== Instructions for the task ==
Reproduce every line of the listing below verbatim, in the same order and with the same line breaks.

== Information supplied ==

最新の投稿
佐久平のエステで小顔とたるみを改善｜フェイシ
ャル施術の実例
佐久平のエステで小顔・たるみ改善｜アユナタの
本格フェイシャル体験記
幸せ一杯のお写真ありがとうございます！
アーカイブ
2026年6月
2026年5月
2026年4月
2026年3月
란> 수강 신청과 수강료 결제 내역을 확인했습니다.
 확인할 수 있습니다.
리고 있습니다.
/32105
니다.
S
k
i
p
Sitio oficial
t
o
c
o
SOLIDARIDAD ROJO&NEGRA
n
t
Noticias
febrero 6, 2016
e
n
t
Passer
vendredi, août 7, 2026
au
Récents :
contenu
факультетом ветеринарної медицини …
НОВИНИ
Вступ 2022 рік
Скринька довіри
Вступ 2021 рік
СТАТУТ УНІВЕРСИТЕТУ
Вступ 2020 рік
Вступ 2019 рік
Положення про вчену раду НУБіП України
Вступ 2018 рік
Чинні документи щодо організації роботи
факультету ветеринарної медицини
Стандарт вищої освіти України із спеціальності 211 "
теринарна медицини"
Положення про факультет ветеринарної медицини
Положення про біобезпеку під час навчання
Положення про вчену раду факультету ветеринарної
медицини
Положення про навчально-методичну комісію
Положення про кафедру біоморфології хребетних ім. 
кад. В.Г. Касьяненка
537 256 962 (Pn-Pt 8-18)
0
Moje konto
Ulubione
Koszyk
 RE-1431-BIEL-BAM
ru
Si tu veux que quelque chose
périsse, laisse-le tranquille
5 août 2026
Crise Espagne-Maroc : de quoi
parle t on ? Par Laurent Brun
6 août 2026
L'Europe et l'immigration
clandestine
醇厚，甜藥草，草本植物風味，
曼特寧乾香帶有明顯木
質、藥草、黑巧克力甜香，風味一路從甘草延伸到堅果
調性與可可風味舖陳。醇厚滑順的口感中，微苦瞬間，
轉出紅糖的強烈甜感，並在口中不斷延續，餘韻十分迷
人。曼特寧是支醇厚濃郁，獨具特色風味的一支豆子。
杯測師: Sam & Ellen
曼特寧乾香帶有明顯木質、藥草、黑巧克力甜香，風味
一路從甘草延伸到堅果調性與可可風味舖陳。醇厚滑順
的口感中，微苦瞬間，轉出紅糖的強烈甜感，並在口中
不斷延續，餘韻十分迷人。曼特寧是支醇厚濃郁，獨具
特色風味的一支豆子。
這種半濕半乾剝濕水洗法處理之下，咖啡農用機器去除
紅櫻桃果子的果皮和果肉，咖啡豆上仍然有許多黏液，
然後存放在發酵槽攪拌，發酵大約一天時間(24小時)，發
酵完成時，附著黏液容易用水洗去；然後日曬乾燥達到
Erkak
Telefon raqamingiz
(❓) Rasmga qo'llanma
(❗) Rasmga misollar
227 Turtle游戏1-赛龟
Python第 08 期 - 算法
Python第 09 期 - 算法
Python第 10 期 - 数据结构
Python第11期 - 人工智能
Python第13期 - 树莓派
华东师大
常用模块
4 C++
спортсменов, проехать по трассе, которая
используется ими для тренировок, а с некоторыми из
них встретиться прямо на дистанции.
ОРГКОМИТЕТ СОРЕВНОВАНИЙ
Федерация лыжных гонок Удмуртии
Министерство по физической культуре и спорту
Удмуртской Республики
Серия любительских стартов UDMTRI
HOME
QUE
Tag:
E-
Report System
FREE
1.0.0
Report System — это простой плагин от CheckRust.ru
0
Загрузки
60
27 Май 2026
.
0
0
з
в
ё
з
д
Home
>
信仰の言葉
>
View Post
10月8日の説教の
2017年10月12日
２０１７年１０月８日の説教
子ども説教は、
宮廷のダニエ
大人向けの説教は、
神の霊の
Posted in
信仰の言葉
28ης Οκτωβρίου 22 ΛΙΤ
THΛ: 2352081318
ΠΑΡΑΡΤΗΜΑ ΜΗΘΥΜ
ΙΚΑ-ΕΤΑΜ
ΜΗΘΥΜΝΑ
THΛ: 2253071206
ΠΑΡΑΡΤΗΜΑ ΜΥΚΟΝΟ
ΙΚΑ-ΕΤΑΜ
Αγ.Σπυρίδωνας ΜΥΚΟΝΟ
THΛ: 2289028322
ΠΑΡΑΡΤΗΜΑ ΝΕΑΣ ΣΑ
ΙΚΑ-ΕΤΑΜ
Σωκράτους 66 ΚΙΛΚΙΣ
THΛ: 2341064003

== Answer space ==
最新の投稿
佐久平のエステで小顔とたるみを改善｜フェイシ
ャル施術の実例
佐久平のエステで小顔・たるみ改善｜アユナタの
本格フェイシャル体験記
幸せ一杯のお写真ありがとうございます！
アーカイブ
2026年6月
2026年5月
2026年4月
2026年3月
란> 수강 신청과 수강료 결제 내역을 확인했습니다.
 확인할 수 있습니다.
리고 있습니다.
/32105
니다.
S
k
i
p
Sitio oficial
t
o
c
o
SOLIDARIDAD ROJO&NEGRA
n
t
Noticias
febrero 6, 2016
e
n
t
Passer
vendredi, août 7, 2026
au
Récents :
contenu
факультетом ветеринарної медицини …
НОВИНИ
Вступ 2022 рік
Скринька довіри
Вступ 2021 рік
СТАТУТ УНІВЕРСИТЕТУ
Вступ 2020 рік
Вступ 2019 рік
Положення про вчену раду НУБіП України
Вступ 2018 рік
Чинні документи щодо організації роботи
факультету ветеринарної медицини
Стандарт вищої освіти України із спеціальності 211 "
теринарна медицини"
Положення про факультет ветеринарної медицини
Положення про біобезпеку під час навчання
Положення про вчену раду факультету ветеринарної
медицини
Положення про навчально-методичну комісію
Положення про кафедру біоморфології хребетних ім. 
кад. В.Г. Касьяненка
537 256 962 (Pn-Pt 8-18)
0
Moje konto
Ulubione
Koszyk
 RE-1431-BIEL-BAM
ru
Si tu veux que quelque chose
périsse, laisse-le tranquille
5 août 2026
Crise Espagne-Maroc : de quoi
parle t on ? Par Laurent Brun
6 août 2026
L'Europe et l'immigration
clandestine
醇厚，甜藥草，草本植物風味，
曼特寧乾香帶有明顯木
質、藥草、黑巧克力甜香，風味一路從甘草延伸到堅果
調性與可可風味舖陳。醇厚滑順的口感中，微苦瞬間，
轉出紅糖的強烈甜感，並在口中不斷延續，餘韻十分迷
人。曼特寧是支醇厚濃郁，獨具特色風味的一支豆子。
杯測師: Sam & Ellen
曼特寧乾香帶有明顯木質、藥草、黑巧克力甜香，風味
一路從甘草延伸到堅果調性與可可風味舖陳。醇厚滑順
的口感中，微苦瞬間，轉出紅糖的強烈甜感，並在口中
不斷延續，餘韻十分迷人。曼特寧是支醇厚濃郁，獨具
特色風味的一支豆子。
這種半濕半乾剝濕水洗法處理之下，咖啡農用機器去除
紅櫻桃果子的果皮和果肉，咖啡豆上仍然有許多黏液，
然後存放在發酵槽攪拌，發酵大約一天時間(24小時)，發
酵完成時，附著黏液容易用水洗去；然後日曬乾燥達到
Erkak
Telefon raqamingiz
(❓) Rasmga qo'llanma
(❗) Rasmga misollar
227 Turtle游戏1-赛龟
Python第 08 期 - 算法
Python第 09 期 - 算法
Python第 10 期 - 数据结构
Python第11期 - 人工智能
Python第13期 - 树莓派
华东师大
常用模块
4 C++
спортсменов, проехать по трассе, которая
используется ими для тренировок, а с некоторыми из
них встретиться прямо на дистанции.
ОРГКОМИТЕТ СОРЕВНОВАНИЙ
Федерация лыжных гонок Удмуртии
Министерство по физической культуре и спорту
Удмуртской Республики
Серия любительских стартов UDMTRI
HOME
QUE
Tag:
E-
Report System
FREE
1.0.0
Report System — это простой плагин от CheckRust.ru
0
Загрузки
60
27 Май 2026
.
0
0
з
в
ё
з
д
Home
>
信仰の言葉
>
View Post
10月8日の説教の
2017年10月12日
２０１７年１０月８日の説教
子ども説教は、
宮廷のダニエ
大人向けの説教は、
神の霊の
Posted in
信仰の言葉
28ης Οκτωβρίου 22 ΛΙΤ
THΛ: 2352081318
ΠΑΡΑΡΤΗΜΑ ΜΗΘΥΜ
ΙΚΑ-ΕΤΑΜ
ΜΗΘΥΜΝΑ
THΛ: 2253071206
ΠΑΡΑΡΤΗΜΑ ΜΥΚΟΝΟ
ΙΚΑ-ΕΤΑΜ
Αγ.Σπυρίδωνας ΜΥΚΟΝΟ
THΛ: 2289028322
ΠΑΡΑΡΤΗΜΑ ΝΕΑΣ ΣΑ
ΙΚΑ-ΕΤΑΜ
Σωκράτους 66 ΚΙΛΚΙΣ
THΛ: 2341064003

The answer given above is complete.